Il titolo inglese di questo libro vale già un post: “Making is connecting“.
Come dire: chi costruisce, costruisce anche relazioni. (Sul titolo si è già espresso benissimo Luca de Biase, qui).
Mi capita di occuparmi, per lavoro, di gente che fa cose con le mani, e leggere un saggio che mette in relazione l’attività manuale con la comunicazione, per me che mi occupo di questo, è un gradito “unire i puntini”.
Ma non è solo il mondo della comunicazione – o meglio delle relazioni – che emerge dalle pagine di Gauntlett, ma anche l’arte, l’architettura. l’editoria, l’information tecnology, il valore delle reti sociali, StarWarsUncut e la ricerca di senso come fonte di felicità.
Tutti mondi che esercitano – visti con gli occhi di Gauntlett – un fascino speciale, che nasce dal lavoro di chi fa, e non dalle chiacchiere di chi dice.
Che poi “il mondo di chi fa” possa diventare un mondo di chiacchiere, magari gonfiate dai media – come è naturale che succeda a un fenomeno sulla cresta dell’onda come quello dei makers – va accettato come un piccolo prezzo da pagare per la notorietà di queste ottime idee, di cui tanto si discute.
(Preferisco sempre che si parli troppo di una cosa che mi piace, piuttosto che non se ne parli per nulla).
Così, mentre aspetto che i makers e i loro stimolanti maker spaces incontrino il mondo del coworking, a me caro, mi soffermo su un caso raccontato da Gauntlett che sento molto vicino: quello del blogger inglese che si è obbligato a scrivere un post al giorno come atto d’amore verso la sua sconfinata collezione di dischi, che rischiava altrimenti di venire dimenticata da tutti, e da lui stesso per primo.

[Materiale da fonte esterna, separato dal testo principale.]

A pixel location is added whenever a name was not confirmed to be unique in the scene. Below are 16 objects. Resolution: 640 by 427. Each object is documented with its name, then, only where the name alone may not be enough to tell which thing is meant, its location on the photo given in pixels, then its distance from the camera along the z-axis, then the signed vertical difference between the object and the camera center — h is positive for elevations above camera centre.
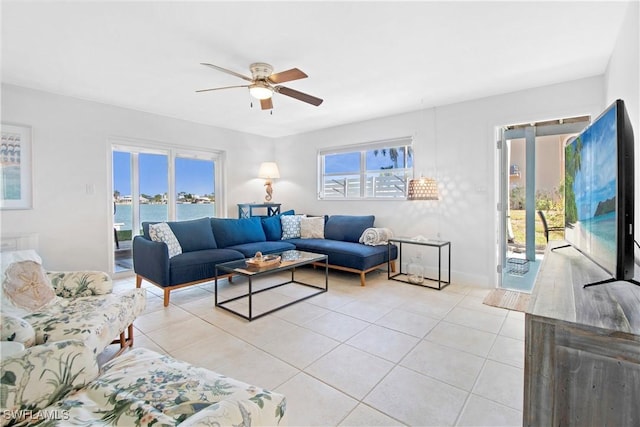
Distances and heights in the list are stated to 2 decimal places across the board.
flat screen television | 1.14 +0.07
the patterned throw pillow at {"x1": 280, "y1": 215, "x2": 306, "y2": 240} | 5.00 -0.28
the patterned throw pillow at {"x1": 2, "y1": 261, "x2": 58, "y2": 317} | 1.84 -0.51
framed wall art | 3.26 +0.50
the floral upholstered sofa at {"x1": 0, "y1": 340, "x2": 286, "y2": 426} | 0.93 -0.66
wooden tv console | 0.91 -0.51
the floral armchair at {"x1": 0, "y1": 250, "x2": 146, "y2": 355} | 1.60 -0.61
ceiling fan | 2.58 +1.18
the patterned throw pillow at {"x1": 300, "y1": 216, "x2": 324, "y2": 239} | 5.01 -0.30
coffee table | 2.90 -0.60
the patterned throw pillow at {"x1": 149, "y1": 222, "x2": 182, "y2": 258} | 3.41 -0.29
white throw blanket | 4.21 -0.38
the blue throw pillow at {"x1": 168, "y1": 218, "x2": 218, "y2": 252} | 3.81 -0.31
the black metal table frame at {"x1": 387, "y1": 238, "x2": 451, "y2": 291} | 3.72 -0.55
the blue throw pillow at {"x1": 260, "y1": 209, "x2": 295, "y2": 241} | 4.90 -0.29
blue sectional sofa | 3.23 -0.51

Così David Jennings decise: ogni giorno un post, dedicato a un disco.
Parlo di questo perché dal 2007 in poi, per un periodo di circa due anni, qui su OhMyMarketing – pur senza collezione di dischi da raccontare – il sottoscritto si è assegnato un compito analogo: making posts… to connect.
Un post al giorno, per connettermi a nuove idee e nuove relazioni: lo scrivere come “atto del fare” per poter superare un po’ se stessi e raggiungere qualcos’altro, qualcun altro.
Il libro in una frase:
In un’epoca in cui il senso delle cose si va smarrendo, Gauntlett ci invita a guardarci le mani e a ricordarsi che servono sia a costruire qualcosa sia a stringere quelle degli altri.
Appuntamento stasera a Varese per incontrare l’autore!